Using Net::LDAP or ldapsearch to return attributes of object attributes

Question

In our corporate LDAP structure a 'user' has two attributes:

uid = the id of the user

manager = the DN of the user's manager

Since I'm writing a script to find out the organization chain for a user, I'd like to be able to find the uid of a manager with a single query. Right now, I have to do it in 2 queries:

$ ldapsearch -h ldap.example.com -p 389 -b dc=example,dc=com uid=myuid manager
dn: cn=mycn,L=AMER,DC=EXAMPLE,DC=COM
manager: cn=mymanagercn,L=AMER,DC=EXAMPLE,DC=COM

Parse out the cn value 'mymanagercn', then run another query:

$ ldapsearch -h ldap.example.com -p 389 -b dc=example,dc=com cn=mymanagercn uid
dn: cn=mymanagercn,L=AMER,DC=EXAMPLE,DC=COM
uid: mymanageruid

Is there a way to do this with 1 query?

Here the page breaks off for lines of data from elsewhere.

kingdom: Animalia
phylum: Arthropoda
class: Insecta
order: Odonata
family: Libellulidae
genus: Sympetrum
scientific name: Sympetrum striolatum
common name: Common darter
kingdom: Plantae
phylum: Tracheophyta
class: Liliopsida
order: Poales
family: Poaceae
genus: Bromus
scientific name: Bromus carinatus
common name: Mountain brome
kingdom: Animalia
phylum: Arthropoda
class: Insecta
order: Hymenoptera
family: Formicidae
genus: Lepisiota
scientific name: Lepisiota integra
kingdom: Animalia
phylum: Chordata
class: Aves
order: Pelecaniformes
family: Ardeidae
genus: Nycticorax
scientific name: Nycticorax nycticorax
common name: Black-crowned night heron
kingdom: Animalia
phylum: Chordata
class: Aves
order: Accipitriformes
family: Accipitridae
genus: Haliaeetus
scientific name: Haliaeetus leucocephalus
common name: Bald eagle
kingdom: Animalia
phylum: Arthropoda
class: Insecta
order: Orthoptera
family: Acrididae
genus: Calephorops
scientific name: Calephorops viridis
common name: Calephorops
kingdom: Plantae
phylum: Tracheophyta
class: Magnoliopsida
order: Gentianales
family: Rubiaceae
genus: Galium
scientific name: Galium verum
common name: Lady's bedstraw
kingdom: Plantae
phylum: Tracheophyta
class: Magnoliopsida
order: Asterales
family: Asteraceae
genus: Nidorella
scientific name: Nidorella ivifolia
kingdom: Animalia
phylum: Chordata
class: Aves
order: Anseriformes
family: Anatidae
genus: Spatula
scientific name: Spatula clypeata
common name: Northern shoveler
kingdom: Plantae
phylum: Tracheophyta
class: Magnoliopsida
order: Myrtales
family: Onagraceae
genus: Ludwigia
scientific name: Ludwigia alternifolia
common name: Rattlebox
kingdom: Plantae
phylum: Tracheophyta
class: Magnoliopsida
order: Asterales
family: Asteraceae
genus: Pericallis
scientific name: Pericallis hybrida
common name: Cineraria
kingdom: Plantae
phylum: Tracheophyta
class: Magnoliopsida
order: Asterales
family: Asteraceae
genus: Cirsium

Bonus points if you can do this using the Net::LDAP Perl modules!

Answer 1

No. However, it should be possible with a properly designed API to accomplish this task in one connection, but not in one search request. If you are using the UnboundID Directory Server you can write a plugin using the Server SDK to alter the contents of the search result before it is returned to the client. The plugin could perform the search for the manager entry and append the results to the search result.

Answer 2

The second search can really be a lookup, as you have the complete DN. You shouldn't just strip out the CN, use the whole thing.